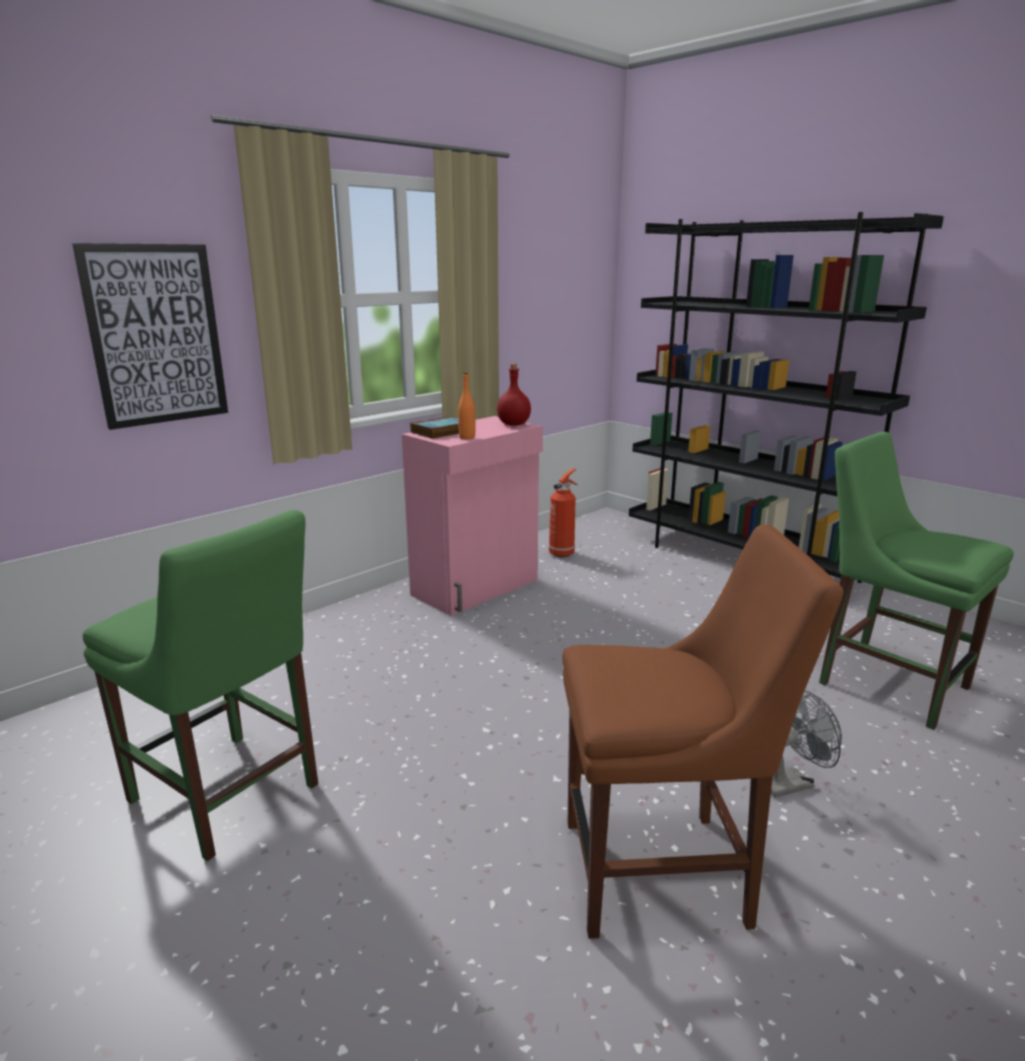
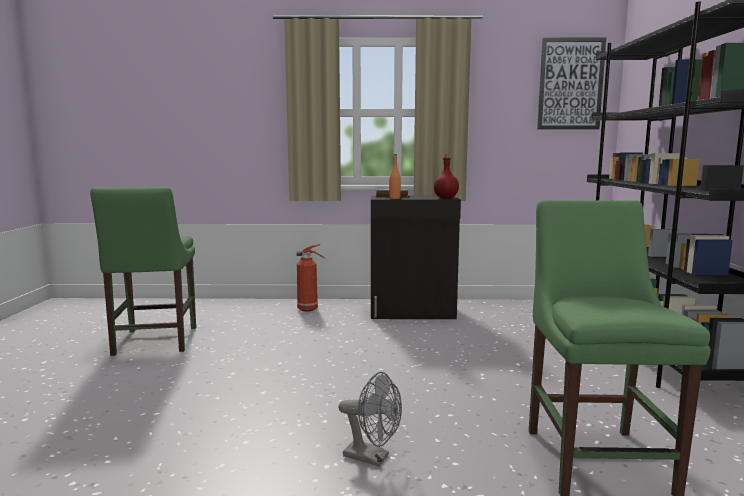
camera: 45 degrees right, 10 degrees down
(156, 335) = (242, 125): picture -> picture (570, 84)
(477, 587) = (413, 312): pink cabinet -> black cabinet
(562, 553) = (505, 312): fire extinguisher -> fire extinguisher (309, 309)
(665, 872) = (219, 446): brown chair -> none

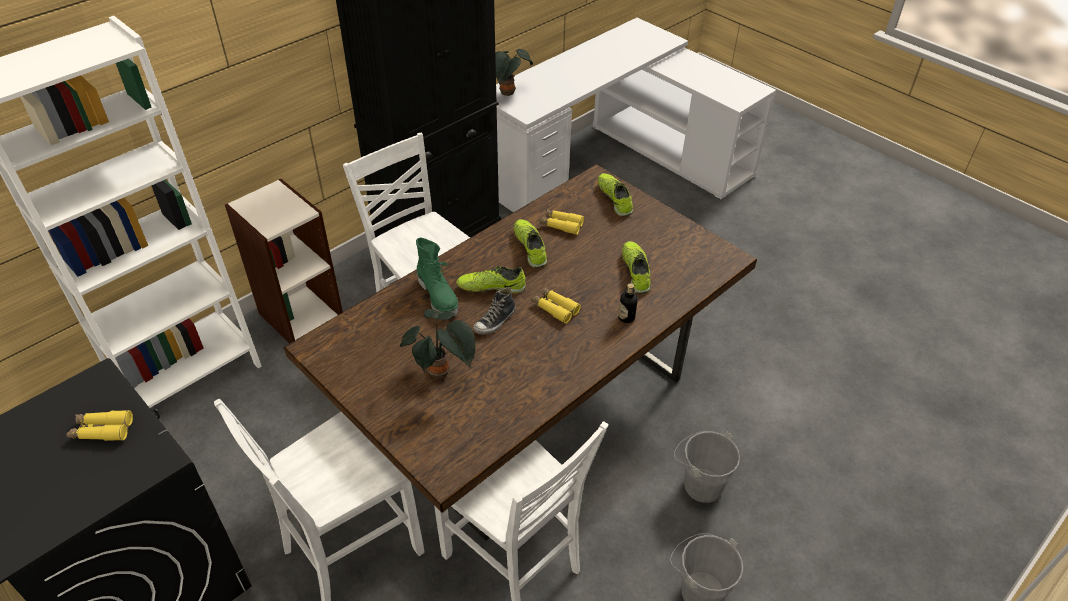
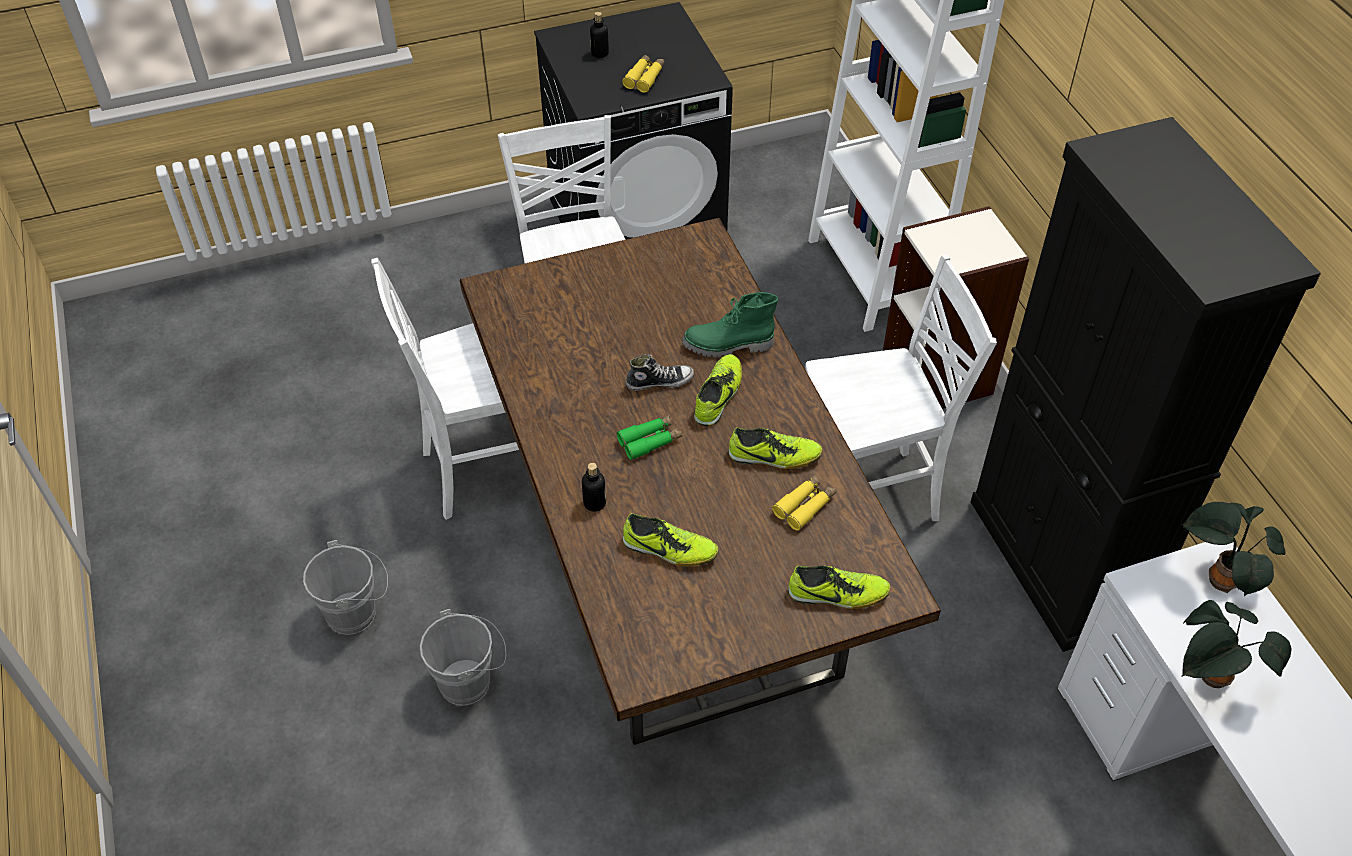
camera: 115 degrees right, 5 degrees up
(53, 489) = (600, 53): none -> bottle
(441, 372) = (611, 318): potted plant -> potted plant (1211, 679)
(495, 321) = (660, 381): shoe -> shoe turned 105 degrees clockwise
(555, 308) = (650, 441): yellow binoculars -> green binoculars

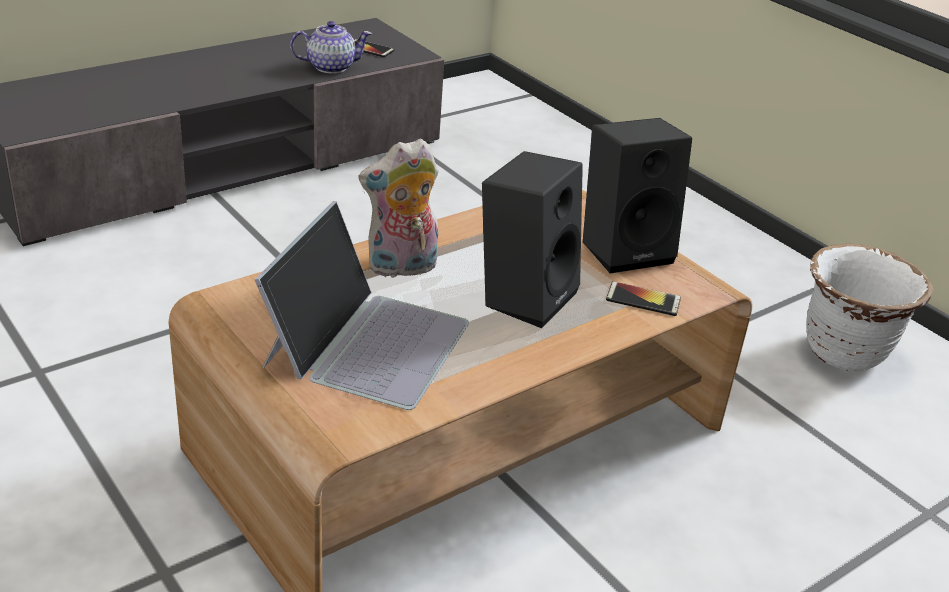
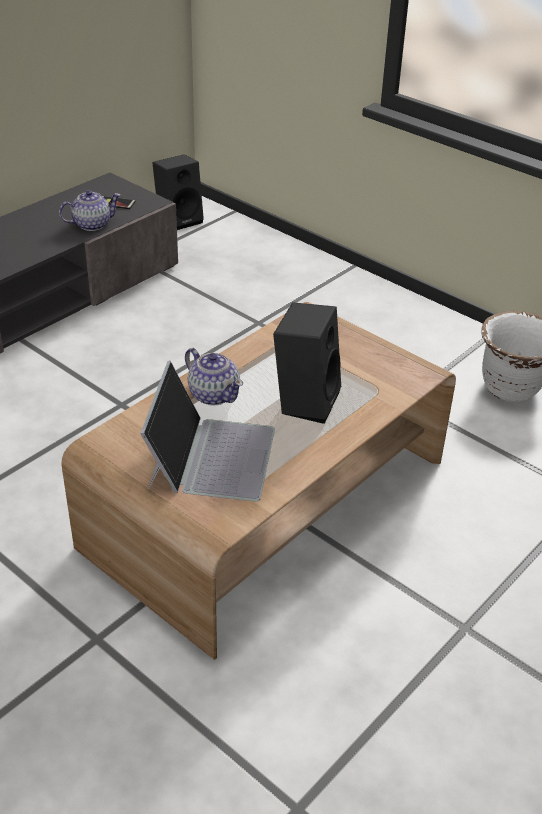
camera: 10 degrees left, 5 degrees up
(401, 268) = (214, 394): plush toy -> teapot
(625, 249) = (362, 351): black speaker -> black speaker (180, 219)
(643, 300) = (385, 389): phone -> none

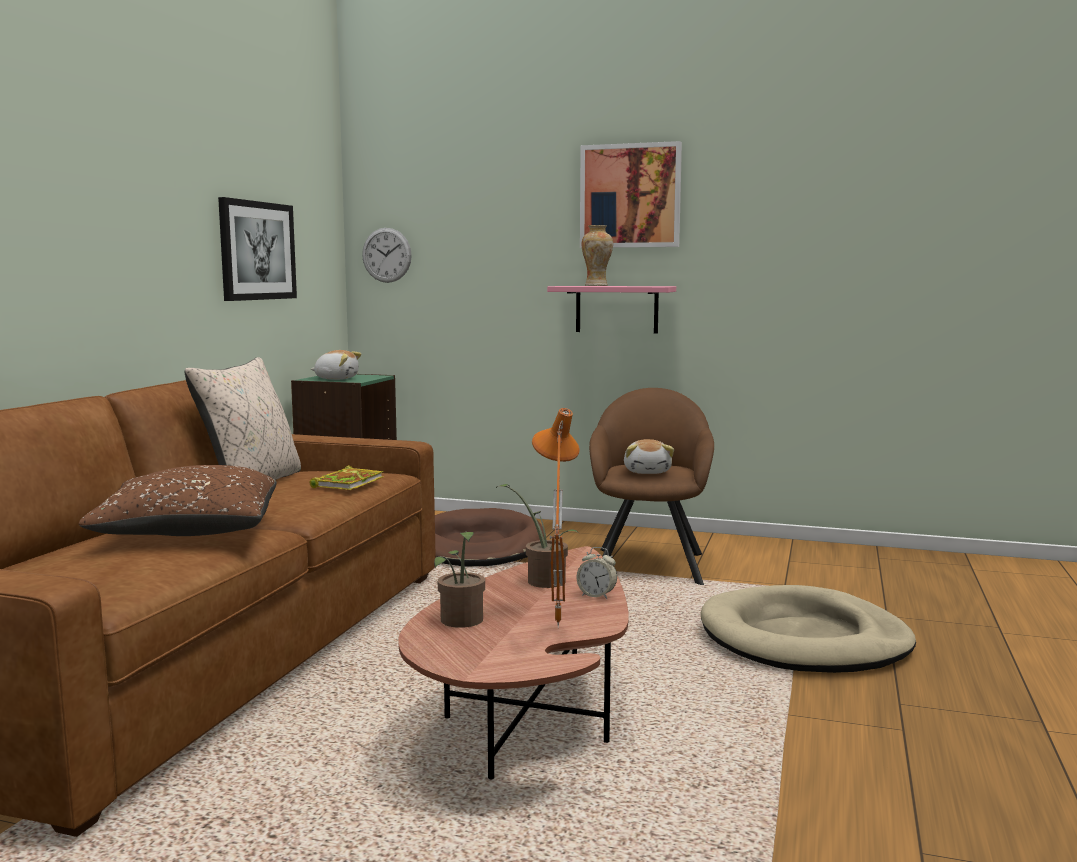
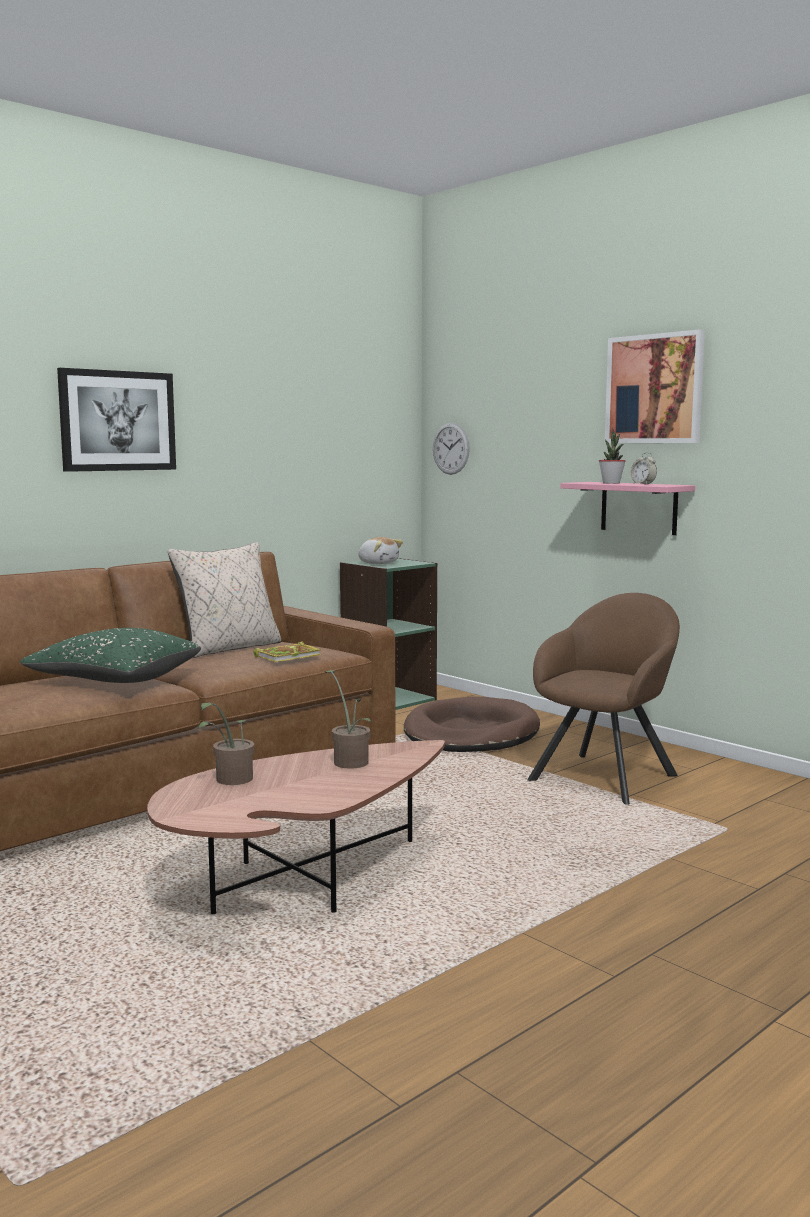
camera: 30 degrees right, 0 degrees up
(189, 533) = (115, 680): brown pillow -> green pillow
(257, 251) = (307, 448): picture -> picture (117, 421)
(554, 626) = (288, 797): orange table lamp -> none
(596, 285) = (611, 483): vase -> potted plant
(596, 595) = (367, 781): alarm clock -> alarm clock (643, 484)
(648, 472) = (595, 679): plush toy -> none
(804, 639) = (651, 875): beige dog bed -> none

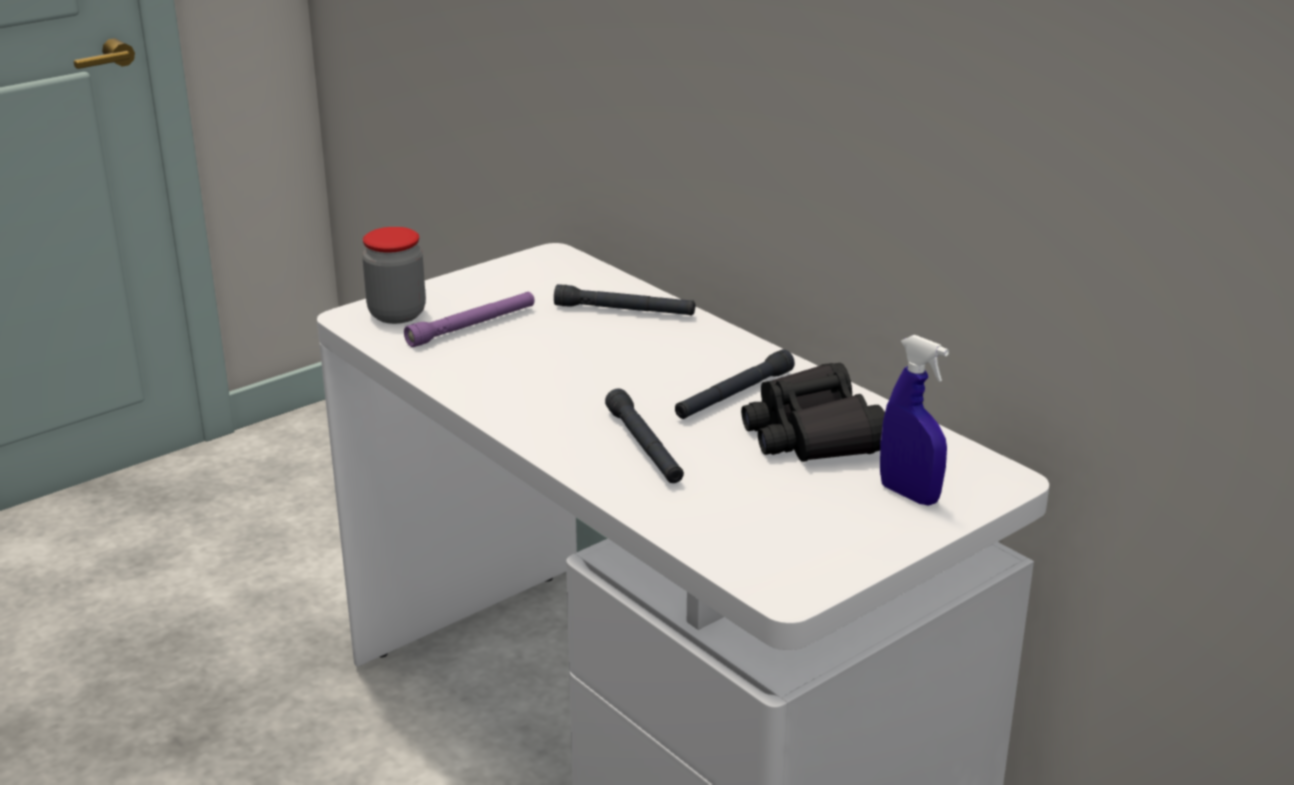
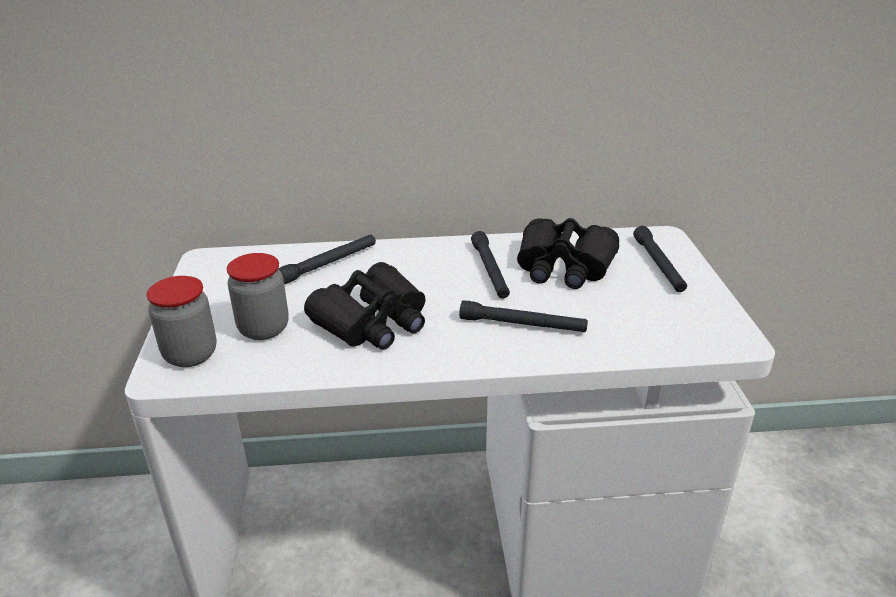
camera: 55 degrees left, 5 degrees up
(472, 327) = (263, 329): purple flashlight -> jar
(549, 369) = (372, 321): none -> black binoculars
(909, 494) = (658, 265): blue spray bottle -> black flashlight

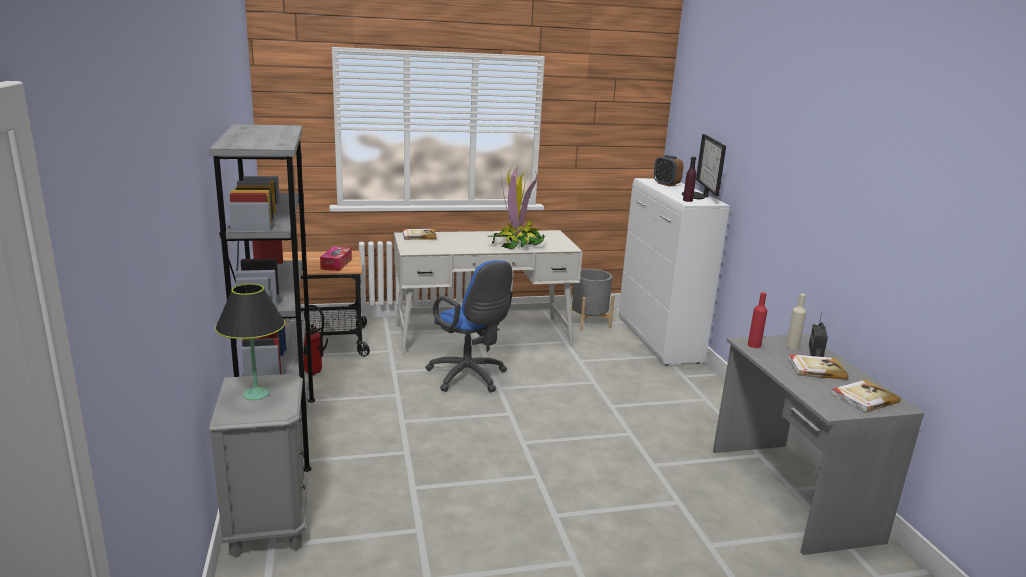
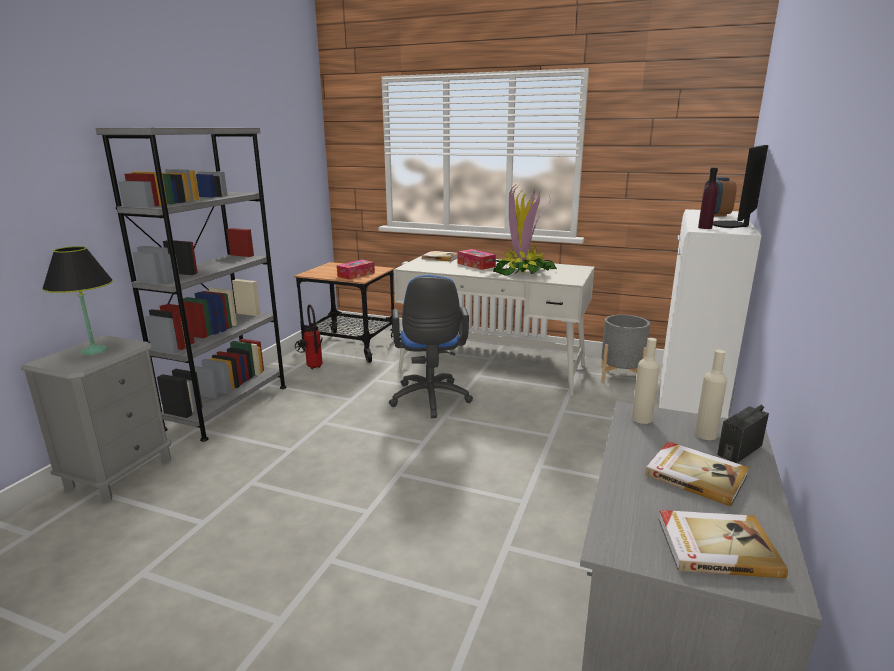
camera: 35 degrees right, 0 degrees up
(466, 240) = (476, 265): none -> tissue box
(754, 345) = (641, 419): red bottle -> beige bottle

◆ ◆ ◆

- REQUIREMENT:
What lines in the entries above include the string "flashlight"? Return each one.

- REPLY TO THE TASK:
(472, 327) = (263, 329): purple flashlight -> jar
(909, 494) = (658, 265): blue spray bottle -> black flashlight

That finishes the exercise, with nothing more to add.